If she had the right to take my vacuum without my permission or to get a policeman to give it to her, I would have to result to hiding it or even punching her in the nose to protect my rights.


Why would it be different for my children?


Any child may, in my home, not allow any other child to borrow his belongings of any kind if he doesn’t want to. I will not make him share (the only exception is if a six month baby happens to get a toy, they have to trade with her instead of just taking their toy away. Babies have to learn yet). If one child takes any belonging without permission they will be punished for stealing. If they break a toy they borrowed, they will pay for it or replace it with something of their own of equal value (“equal value” is decided by the victim child with mom’s approval so this is not abused). My children have absolute confidence their rights will be enforced so they don’t have to worry about protecting their own stuff from others (though they do have to take care of it, but that is another subject:-)


The rule in our home at all times is “Do unto others as you would have them to do unto you.” No, I don’t apply this to loaning toys. I apply it to teasing. I do not allow any words in any tone that will hurt, because words hurt MORE than sticks and stones. Broken bones and bruises heal. Words often don’t. Because of this policy, my children don’t have wounds caused by the cruel words of their siblings; they are free to honestly love each other.

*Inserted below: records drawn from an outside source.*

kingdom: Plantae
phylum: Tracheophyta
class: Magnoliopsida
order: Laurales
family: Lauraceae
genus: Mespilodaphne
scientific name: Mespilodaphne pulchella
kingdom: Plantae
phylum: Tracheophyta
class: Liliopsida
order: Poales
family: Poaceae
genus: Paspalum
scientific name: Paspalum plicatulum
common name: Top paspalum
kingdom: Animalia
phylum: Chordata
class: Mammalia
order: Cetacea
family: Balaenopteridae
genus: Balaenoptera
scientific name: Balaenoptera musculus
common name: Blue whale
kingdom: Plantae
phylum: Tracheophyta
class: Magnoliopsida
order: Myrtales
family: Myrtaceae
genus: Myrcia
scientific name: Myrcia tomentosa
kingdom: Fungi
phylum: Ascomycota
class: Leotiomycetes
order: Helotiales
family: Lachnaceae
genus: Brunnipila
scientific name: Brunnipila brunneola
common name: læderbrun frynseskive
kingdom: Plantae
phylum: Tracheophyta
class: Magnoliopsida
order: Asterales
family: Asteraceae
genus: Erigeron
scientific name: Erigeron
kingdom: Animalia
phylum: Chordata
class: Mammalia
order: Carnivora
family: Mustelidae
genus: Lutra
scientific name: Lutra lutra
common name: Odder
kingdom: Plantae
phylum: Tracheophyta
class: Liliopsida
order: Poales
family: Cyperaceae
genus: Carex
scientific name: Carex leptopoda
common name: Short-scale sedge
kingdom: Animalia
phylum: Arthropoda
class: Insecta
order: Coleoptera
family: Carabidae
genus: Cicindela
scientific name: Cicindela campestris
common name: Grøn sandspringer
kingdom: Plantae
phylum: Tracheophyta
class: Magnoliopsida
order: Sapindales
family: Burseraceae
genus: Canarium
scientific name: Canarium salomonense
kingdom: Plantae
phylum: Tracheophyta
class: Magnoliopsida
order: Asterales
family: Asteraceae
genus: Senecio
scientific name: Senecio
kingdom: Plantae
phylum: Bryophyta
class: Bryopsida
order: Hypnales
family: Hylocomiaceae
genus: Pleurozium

Add to all this that children who whine for toys are corrected for ungratefulness. I mean, isn’t it ridiculously unthankful for a child, just after opening all their presents, to turn around and demand their sibling’s presents too?

The results are that on Christmas morning my children opened their presents, expressed gratitude for them, admired their siblings’ gifts, but didn’t whine for them. Their was a couple of cases later in the day of “May I play with x?” which was responded with “sure” or “if I can play with Y.” We even had a couple of cases of “Hey, [brother] come play with me and my new x!”


Treat the roots and the tree will be fine.